TEHRAN, Iran (CNN) -- A former Iranian presidential candidate is calling on one of the Islamic republic's most powerful clerics to approve a special committee to investigate alleged mistreatment of detainees arrested in the aftermath of the disputed presidential elections.
Mehdi Karrubi says an "impartial committee" is needed to investigate alleged mistreatment of detainees.
In an open letter to Ali Akbar Hashemi Rafsanjani posted Saturday on his party's Web site, reformist Mehdi Karrubi says an "impartial committee" is needed to "investigate these tragedies with transparency until they are resolved." He said he is willing to lead the investigation in a "truthful, unbiased fashion."
The letter is dated July 29 and was posted on the Karrubi's Eetemade-Melli (National Trust) party's Web site, called Saham News.

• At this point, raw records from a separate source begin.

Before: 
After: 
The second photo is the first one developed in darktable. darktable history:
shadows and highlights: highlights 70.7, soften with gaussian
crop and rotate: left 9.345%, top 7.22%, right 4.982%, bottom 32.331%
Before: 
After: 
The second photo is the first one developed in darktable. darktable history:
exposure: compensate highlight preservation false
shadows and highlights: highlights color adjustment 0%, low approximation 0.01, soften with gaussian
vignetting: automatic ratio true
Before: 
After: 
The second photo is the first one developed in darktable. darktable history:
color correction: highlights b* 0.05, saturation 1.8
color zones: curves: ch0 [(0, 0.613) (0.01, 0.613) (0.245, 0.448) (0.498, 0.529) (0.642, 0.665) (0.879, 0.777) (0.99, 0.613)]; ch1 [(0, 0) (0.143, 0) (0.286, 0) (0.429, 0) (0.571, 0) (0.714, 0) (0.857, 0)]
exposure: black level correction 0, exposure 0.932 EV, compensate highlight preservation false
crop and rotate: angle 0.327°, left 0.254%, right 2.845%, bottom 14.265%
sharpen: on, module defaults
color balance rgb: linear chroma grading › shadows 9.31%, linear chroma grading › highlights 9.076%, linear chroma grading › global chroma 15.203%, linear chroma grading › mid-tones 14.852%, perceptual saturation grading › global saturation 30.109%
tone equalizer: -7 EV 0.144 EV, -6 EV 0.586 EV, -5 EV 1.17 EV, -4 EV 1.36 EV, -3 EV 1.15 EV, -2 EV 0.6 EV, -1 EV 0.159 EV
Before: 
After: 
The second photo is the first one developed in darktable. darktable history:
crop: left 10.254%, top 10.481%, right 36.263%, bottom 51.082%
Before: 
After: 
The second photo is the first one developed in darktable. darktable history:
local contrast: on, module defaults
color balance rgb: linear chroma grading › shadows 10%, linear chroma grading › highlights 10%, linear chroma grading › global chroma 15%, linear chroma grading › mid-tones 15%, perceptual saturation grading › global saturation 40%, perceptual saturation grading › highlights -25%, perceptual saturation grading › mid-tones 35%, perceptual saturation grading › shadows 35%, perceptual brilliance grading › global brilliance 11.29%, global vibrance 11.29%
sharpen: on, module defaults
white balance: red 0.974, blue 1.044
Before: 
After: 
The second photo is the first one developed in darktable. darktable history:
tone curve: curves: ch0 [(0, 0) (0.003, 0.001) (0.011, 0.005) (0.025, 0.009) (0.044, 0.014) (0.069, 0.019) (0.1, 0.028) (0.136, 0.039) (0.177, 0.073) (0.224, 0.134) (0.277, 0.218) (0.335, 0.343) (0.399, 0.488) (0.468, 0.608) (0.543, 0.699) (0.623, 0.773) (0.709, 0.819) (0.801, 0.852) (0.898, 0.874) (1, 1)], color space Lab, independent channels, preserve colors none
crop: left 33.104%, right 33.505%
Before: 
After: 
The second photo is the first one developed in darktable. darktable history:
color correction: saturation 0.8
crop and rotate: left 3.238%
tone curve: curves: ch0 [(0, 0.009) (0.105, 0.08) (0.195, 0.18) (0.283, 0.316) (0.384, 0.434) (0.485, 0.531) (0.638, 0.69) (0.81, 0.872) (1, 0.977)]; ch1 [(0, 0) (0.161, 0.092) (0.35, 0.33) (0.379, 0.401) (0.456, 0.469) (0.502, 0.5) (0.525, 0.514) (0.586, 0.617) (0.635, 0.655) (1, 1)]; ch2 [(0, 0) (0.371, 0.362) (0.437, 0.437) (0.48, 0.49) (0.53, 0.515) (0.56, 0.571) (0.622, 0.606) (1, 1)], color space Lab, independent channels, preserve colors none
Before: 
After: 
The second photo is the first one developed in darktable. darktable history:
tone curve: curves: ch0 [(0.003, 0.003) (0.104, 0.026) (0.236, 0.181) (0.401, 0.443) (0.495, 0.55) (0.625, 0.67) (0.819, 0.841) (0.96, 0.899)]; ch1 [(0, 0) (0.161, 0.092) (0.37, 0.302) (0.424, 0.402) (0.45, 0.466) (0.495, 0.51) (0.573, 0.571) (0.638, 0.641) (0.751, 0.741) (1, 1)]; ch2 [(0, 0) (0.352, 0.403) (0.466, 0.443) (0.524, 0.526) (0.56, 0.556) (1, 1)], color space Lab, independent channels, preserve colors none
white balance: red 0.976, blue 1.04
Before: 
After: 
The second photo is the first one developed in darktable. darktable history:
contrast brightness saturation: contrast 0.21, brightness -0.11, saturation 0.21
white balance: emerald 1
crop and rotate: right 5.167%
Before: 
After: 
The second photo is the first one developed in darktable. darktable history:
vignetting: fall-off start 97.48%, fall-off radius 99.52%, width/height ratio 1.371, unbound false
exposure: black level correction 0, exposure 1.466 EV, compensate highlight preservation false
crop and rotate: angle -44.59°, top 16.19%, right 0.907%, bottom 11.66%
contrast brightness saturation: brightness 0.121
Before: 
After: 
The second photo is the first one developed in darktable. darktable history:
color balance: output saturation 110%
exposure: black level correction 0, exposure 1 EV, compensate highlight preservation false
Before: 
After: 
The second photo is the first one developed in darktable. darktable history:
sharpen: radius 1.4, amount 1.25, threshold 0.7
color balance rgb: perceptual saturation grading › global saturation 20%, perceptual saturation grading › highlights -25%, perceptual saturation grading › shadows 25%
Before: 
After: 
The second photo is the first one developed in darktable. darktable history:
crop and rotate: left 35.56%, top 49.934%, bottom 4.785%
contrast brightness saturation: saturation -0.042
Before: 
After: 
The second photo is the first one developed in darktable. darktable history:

The Web site said the letter was posted after Rafsanjani failed to respond.
The treatment of detainees at Iran's prisons has increasingly become a high profile issue, with human-rights groups accusing guards of conducting harsh interrogations, beatings, sleep deprivation, and threats of torture to coerce false confessions.
Iranian media reported that Ayatollah Ali Khamenei, Iran's supreme leader, ordered one prison, Kahrizak, shut down amid reports it did not measure up to the required standards. Kahrizak's chief was fired and arrested over allegations of detainee mistreatment, according to local reports Saturday.
A special parliamentary committee has made rounds at Tehran's Evin prison, but did not find any signs of abuse, according to recent media reports. Hundreds of detainees have since been reportedly released from Evin, though "political figures" were held and put on trial.
In his plea for an investigation, Karrubi says he has heard descriptions of torture and violence that make his "body shake," though he doesn't specify a prison.
"Some of the former detainees have told of such brutal and violent, repeated rapes of the young women [in detention] that have caused irreparable damage to their reproductive systems," Karrubi says in the letter. "Others have raped our detained young men with such brutality that they [the victims] have been afflicted by depression and are no longer speaking with anyone and refuse to leave the dark corners of their houses."
He adds that an investigation will "teach a lesson to the thugs and criminals in the future and prevent the smearing of the reputation of the Islamic Republic."
Rafsanjani -- a former president and head of the Assembly of Experts, the council responsible for appointing or removing the supreme leader -- called for the release of the detainees during a highly anticipated July 17 sermon at Friday prayers.
He backed Iranian opposition leader Mir Hossein Moussavi in the presidential election, in which hardline President Mahmoud Ahmadinejad was declared the overwhelming winner. Karrubi and Moussavi unsuccessfully challenged the results for weeks, and Ahmadinejad was sworn in for his second term last week.
Rafsanjani himself has been accused of helping fuel the post-election unrest as part of recent mass trials of the remaining detainees over the past week.